Figure 6.

Contribution of LOX to oxidative stress and vascular stiffness in hypertension. (A) The structural and mechanical properties of first-order mesenteric arteries were studied with a pressure myograph (Danish Myo Tech, Aarhus, Denmark) as previously described [78,79]. Stress–strain curves were obtained in arteries from WT and TgLOX^VSMC mice. Vascular stiffness was determined from the stress–strain relationship which is nonlinear; therefore, we obtained the incremental elastic modulus (Einc) by determining the slope of the stress–strain curve of individual animals. Einc values were (mean ± SEM) WT: 4.11 ± 0.12 (n = 6); LOX: 5.17 ± 0.27 (n = 8). *p < 0.05 vs. WT by unpaired student t-test.
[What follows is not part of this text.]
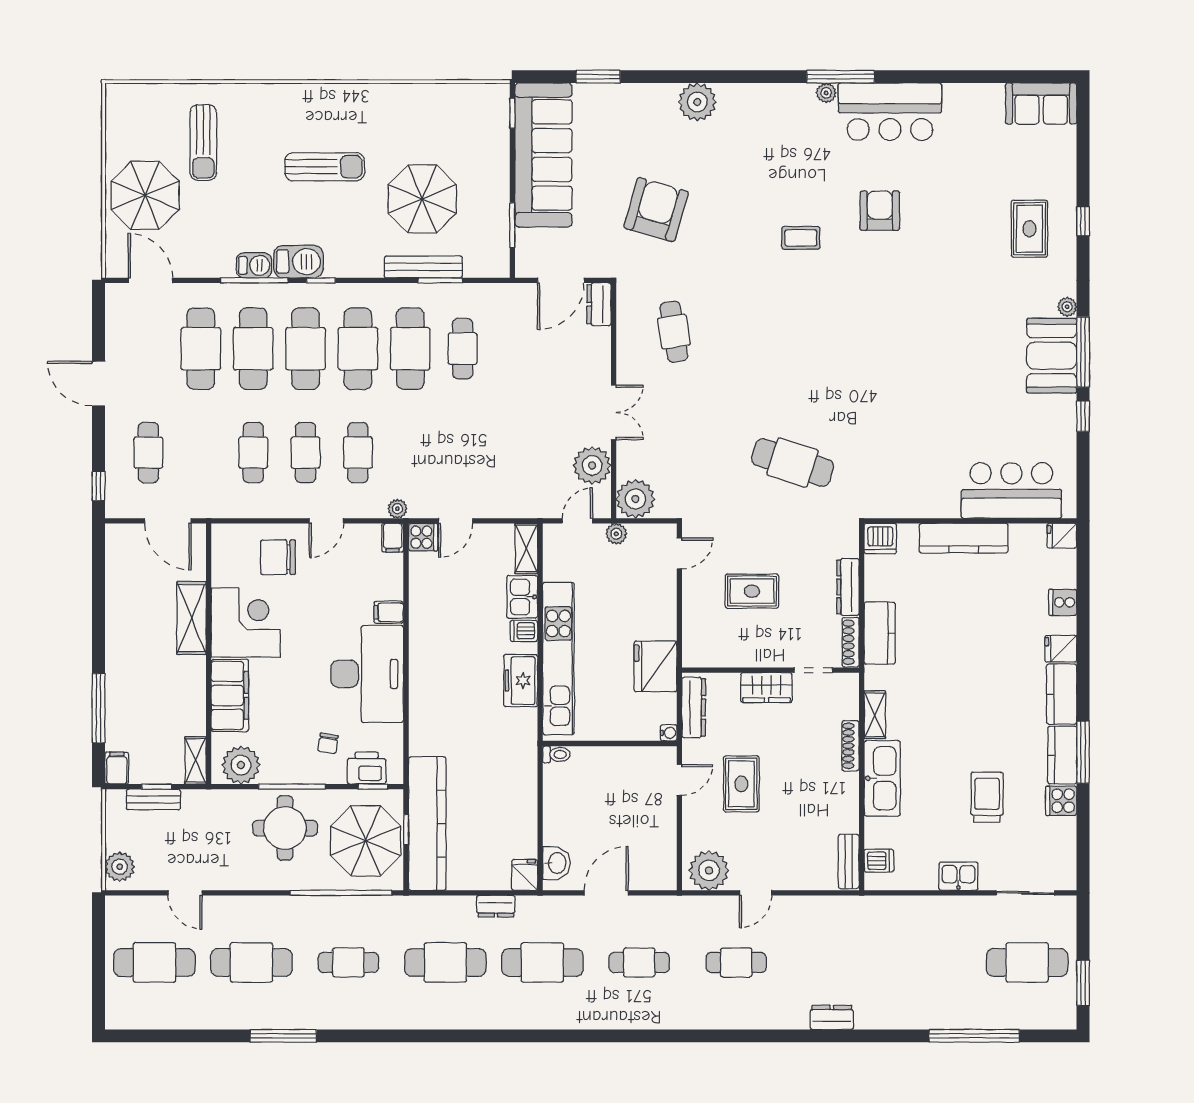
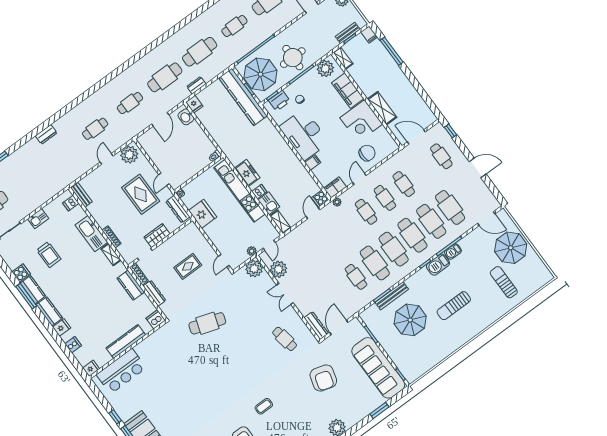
dresser: (599, 304) -> (316, 326), width x1.44
filing cabinet: (393, 538) -> (335, 187), width x2.00
rug: (741, 784) -> (141, 194), width x1.36, depth x1.43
For simplification, statistical analysis is shown in the stress–strain curves. (B) The elastin organization within the internal elastic lamina was studied in segments of mesenteric arteries from TgLOX^VSMC and WT mice using fluorescence confocal microscopy based on the autofluorescent properties of elastin (ex: 488 nm; em: 500–560 nm), as previously described [78,79]. Serial optical sections from the adventitia to the lumen (z step = 0.5 µm) were captured with a X63 oil objective, by using the 488 nm line of the confocal microscope. (image size 53 × 53 µm). (C) Working model showing that LOX induced-oxidative stress alters elastin structure and promotes vascular stiffness in hypertension.